[Start of Attachment]
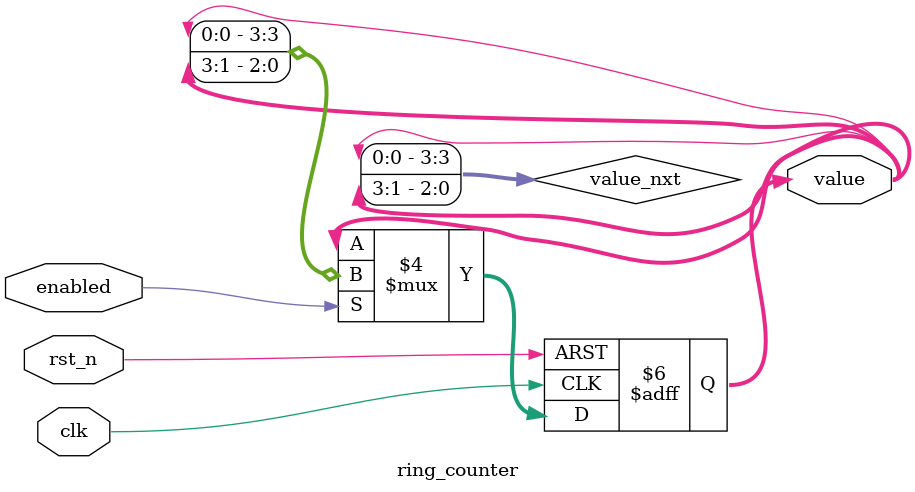
<source format=sv>
/* Copyright (C) 2025  AGH University of Krakow */

module ring_counter #(
    parameter logic [2:0] SIZE = 3'b100,
    parameter logic  TYPE = 1'b0
)(
    input logic clk,
    input logic rst_n,
    input logic enabled,
    output logic [SIZE-1:0] value
);


/* Local variables and signals */

logic [SIZE-1:0] value_nxt;

/* Module internal logic */

always_ff @(posedge clk or negedge rst_n) begin
    if (!rst_n) begin
        value <= {{SIZE-1{~TYPE}}, TYPE};
    end else if (enabled) begin      
        value <= value_nxt;
    end
end

always_comb begin
    value_nxt = {value[0], value[SIZE-1:1]};
end
endmodule

</source>
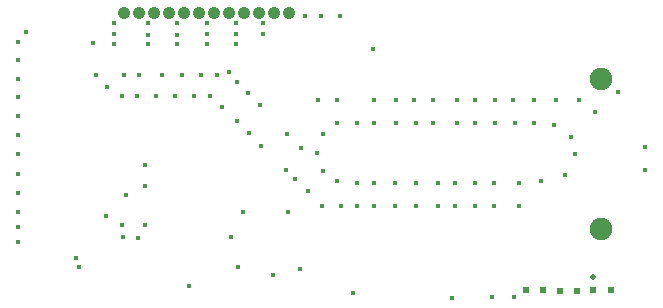
<source format=gbr>
G04 EAGLE Gerber RS-274X export*
G75*
%MOMM*%
%FSLAX34Y34*%
%LPD*%
%INCopper Layer 2*%
%IPPOS*%
%AMOC8*
5,1,8,0,0,1.08239X$1,22.5*%
G01*
%ADD10C,1.905000*%
%ADD11C,1.050000*%
%ADD12C,0.453200*%
%ADD13C,0.603200*%
%ADD14C,0.503200*%


D10*
X506000Y201000D03*
X506000Y74000D03*
D11*
X190700Y257000D03*
X203400Y257000D03*
X216100Y257000D03*
X228800Y257000D03*
X241500Y257000D03*
X178000Y257000D03*
X165300Y257000D03*
X152600Y257000D03*
X139900Y257000D03*
X127200Y257000D03*
X114500Y257000D03*
X101800Y257000D03*
D12*
X543000Y144000D03*
X543000Y124000D03*
X299000Y113750D03*
X314000Y113750D03*
X331500Y113750D03*
X349000Y113750D03*
X367750Y113750D03*
X382750Y113750D03*
X399000Y113750D03*
X415250Y113750D03*
X436500Y113750D03*
X282750Y115000D03*
X270250Y123750D03*
X265250Y138750D03*
X270250Y155000D03*
X282750Y163750D03*
X299000Y163750D03*
X314000Y163750D03*
X332750Y163750D03*
X349000Y163750D03*
X364000Y163750D03*
X384000Y163750D03*
X399000Y163750D03*
X416500Y163750D03*
X432750Y163750D03*
X449000Y163750D03*
X466500Y162500D03*
X480250Y152500D03*
X484000Y137500D03*
X475250Y120000D03*
X455250Y115000D03*
X282750Y183750D03*
X314000Y183750D03*
X332750Y183750D03*
X347750Y183750D03*
X364000Y183750D03*
X384000Y183750D03*
X399000Y183750D03*
X416500Y183750D03*
X431500Y183750D03*
X449000Y183750D03*
X12750Y63000D03*
X12750Y75750D03*
X12750Y88750D03*
X12750Y105000D03*
X12750Y121250D03*
X12750Y137500D03*
X12750Y153750D03*
X12750Y170000D03*
X12750Y186250D03*
X12750Y201250D03*
X12750Y217500D03*
X12750Y232500D03*
X251250Y40750D03*
X61750Y49750D03*
X299000Y93750D03*
X314000Y93750D03*
X331500Y93750D03*
X349000Y93750D03*
X367750Y93750D03*
X382750Y93750D03*
X399000Y93750D03*
X415250Y93750D03*
X436500Y93750D03*
D13*
X514200Y22600D03*
D12*
X286000Y93750D03*
X270000Y93750D03*
X258000Y106750D03*
X247000Y116750D03*
X218000Y144750D03*
X208000Y155750D03*
X198000Y165750D03*
X185000Y177750D03*
X175000Y186750D03*
X161000Y186750D03*
X145000Y186750D03*
X129000Y186750D03*
X113000Y186750D03*
X78000Y204750D03*
X207000Y189750D03*
X198000Y198750D03*
X181000Y204750D03*
X151000Y204750D03*
X134000Y204750D03*
X115000Y204750D03*
X217000Y179750D03*
X240000Y154750D03*
X252000Y142750D03*
X239000Y124750D03*
X167000Y204750D03*
X100000Y186750D03*
X88000Y194750D03*
X266750Y183750D03*
X468000Y183750D03*
X487000Y183750D03*
X501000Y173750D03*
X122000Y248750D03*
X122000Y238750D03*
X147000Y248750D03*
X147000Y238750D03*
X172000Y248750D03*
X197000Y248750D03*
X172000Y239750D03*
X197000Y239750D03*
X220000Y248750D03*
X197000Y230750D03*
X172000Y230750D03*
X147000Y230750D03*
X122000Y230750D03*
X94000Y248750D03*
X94000Y230750D03*
X255000Y254750D03*
X269000Y254750D03*
X285000Y254750D03*
X220000Y239750D03*
X414000Y16750D03*
X432000Y16750D03*
X102000Y204750D03*
X94000Y239750D03*
X119750Y128750D03*
X119750Y110750D03*
X119750Y77750D03*
X100750Y77750D03*
X520500Y190400D03*
X228000Y35750D03*
X64000Y42500D03*
D14*
X499000Y34000D03*
D13*
X499600Y22500D03*
D12*
X101000Y68000D03*
X157000Y26000D03*
X296000Y20000D03*
D13*
X456600Y22400D03*
D12*
X114000Y67000D03*
X87000Y85000D03*
D13*
X442100Y22500D03*
X485300Y22300D03*
X471100Y22300D03*
D12*
X76000Y232000D03*
X380000Y16000D03*
X19000Y241000D03*
X199000Y42000D03*
X191000Y207000D03*
X313000Y227000D03*
X241000Y89000D03*
X193000Y68000D03*
X203000Y89000D03*
X104000Y103000D03*
M02*

</source>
[End of Attachment]
### Task details
In the copy, include no pictures; everything else in the material should be written out exactly.

### Exercise response
<source format=sv>
/* Copyright (C) 2025  AGH University of Krakow */

module ring_counter #(
    parameter logic [2:0] SIZE = 3'b100,
    parameter logic  TYPE = 1'b0
)(
    input logic clk,
    input logic rst_n,
    input logic enabled,
    output logic [SIZE-1:0] value
);


/* Local variables and signals */

logic [SIZE-1:0] value_nxt;

/* Module internal logic */

always_ff @(posedge clk or negedge rst_n) begin
    if (!rst_n) begin
        value <= {{SIZE-1{~TYPE}}, TYPE};
    end else if (enabled) begin      
        value <= value_nxt;
    end
end

always_comb begin
    value_nxt = {value[0], value[SIZE-1:1]};
end
endmodule

</source>
<source format=gbr>
G04 EAGLE Gerber RS-274X export*
G75*
%MOMM*%
%FSLAX34Y34*%
%LPD*%
%INCopper Layer 2*%
%IPPOS*%
%AMOC8*
5,1,8,0,0,1.08239X$1,22.5*%
G01*
%ADD10C,1.905000*%
%ADD11C,1.050000*%
%ADD12C,0.453200*%
%ADD13C,0.603200*%
%ADD14C,0.503200*%


D10*
X506000Y201000D03*
X506000Y74000D03*
D11*
X190700Y257000D03*
X203400Y257000D03*
X216100Y257000D03*
X228800Y257000D03*
X241500Y257000D03*
X178000Y257000D03*
X165300Y257000D03*
X152600Y257000D03*
X139900Y257000D03*
X127200Y257000D03*
X114500Y257000D03*
X101800Y257000D03*
D12*
X543000Y144000D03*
X543000Y124000D03*
X299000Y113750D03*
X314000Y113750D03*
X331500Y113750D03*
X349000Y113750D03*
X367750Y113750D03*
X382750Y113750D03*
X399000Y113750D03*
X415250Y113750D03*
X436500Y113750D03*
X282750Y115000D03*
X270250Y123750D03*
X265250Y138750D03*
X270250Y155000D03*
X282750Y163750D03*
X299000Y163750D03*
X314000Y163750D03*
X332750Y163750D03*
X349000Y163750D03*
X364000Y163750D03*
X384000Y163750D03*
X399000Y163750D03*
X416500Y163750D03*
X432750Y163750D03*
X449000Y163750D03*
X466500Y162500D03*
X480250Y152500D03*
X484000Y137500D03*
X475250Y120000D03*
X455250Y115000D03*
X282750Y183750D03*
X314000Y183750D03*
X332750Y183750D03*
X347750Y183750D03*
X364000Y183750D03*
X384000Y183750D03*
X399000Y183750D03*
X416500Y183750D03*
X431500Y183750D03*
X449000Y183750D03*
X12750Y63000D03*
X12750Y75750D03*
X12750Y88750D03*
X12750Y105000D03*
X12750Y121250D03*
X12750Y137500D03*
X12750Y153750D03*
X12750Y170000D03*
X12750Y186250D03*
X12750Y201250D03*
X12750Y217500D03*
X12750Y232500D03*
X251250Y40750D03*
X61750Y49750D03*
X299000Y93750D03*
X314000Y93750D03*
X331500Y93750D03*
X349000Y93750D03*
X367750Y93750D03*
X382750Y93750D03*
X399000Y93750D03*
X415250Y93750D03*
X436500Y93750D03*
D13*
X514200Y22600D03*
D12*
X286000Y93750D03*
X270000Y93750D03*
X258000Y106750D03*
X247000Y116750D03*
X218000Y144750D03*
X208000Y155750D03*
X198000Y165750D03*
X185000Y177750D03*
X175000Y186750D03*
X161000Y186750D03*
X145000Y186750D03*
X129000Y186750D03*
X113000Y186750D03*
X78000Y204750D03*
X207000Y189750D03*
X198000Y198750D03*
X181000Y204750D03*
X151000Y204750D03*
X134000Y204750D03*
X115000Y204750D03*
X217000Y179750D03*
X240000Y154750D03*
X252000Y142750D03*
X239000Y124750D03*
X167000Y204750D03*
X100000Y186750D03*
X88000Y194750D03*
X266750Y183750D03*
X468000Y183750D03*
X487000Y183750D03*
X501000Y173750D03*
X122000Y248750D03*
X122000Y238750D03*
X147000Y248750D03*
X147000Y238750D03*
X172000Y248750D03*
X197000Y248750D03*
X172000Y239750D03*
X197000Y239750D03*
X220000Y248750D03*
X197000Y230750D03*
X172000Y230750D03*
X147000Y230750D03*
X122000Y230750D03*
X94000Y248750D03*
X94000Y230750D03*
X255000Y254750D03*
X269000Y254750D03*
X285000Y254750D03*
X220000Y239750D03*
X414000Y16750D03*
X432000Y16750D03*
X102000Y204750D03*
X94000Y239750D03*
X119750Y128750D03*
X119750Y110750D03*
X119750Y77750D03*
X100750Y77750D03*
X520500Y190400D03*
X228000Y35750D03*
X64000Y42500D03*
D14*
X499000Y34000D03*
D13*
X499600Y22500D03*
D12*
X101000Y68000D03*
X157000Y26000D03*
X296000Y20000D03*
D13*
X456600Y22400D03*
D12*
X114000Y67000D03*
X87000Y85000D03*
D13*
X442100Y22500D03*
X485300Y22300D03*
X471100Y22300D03*
D12*
X76000Y232000D03*
X380000Y16000D03*
X19000Y241000D03*
X199000Y42000D03*
X191000Y207000D03*
X313000Y227000D03*
X241000Y89000D03*
X193000Y68000D03*
X203000Y89000D03*
X104000Y103000D03*
M02*

</source>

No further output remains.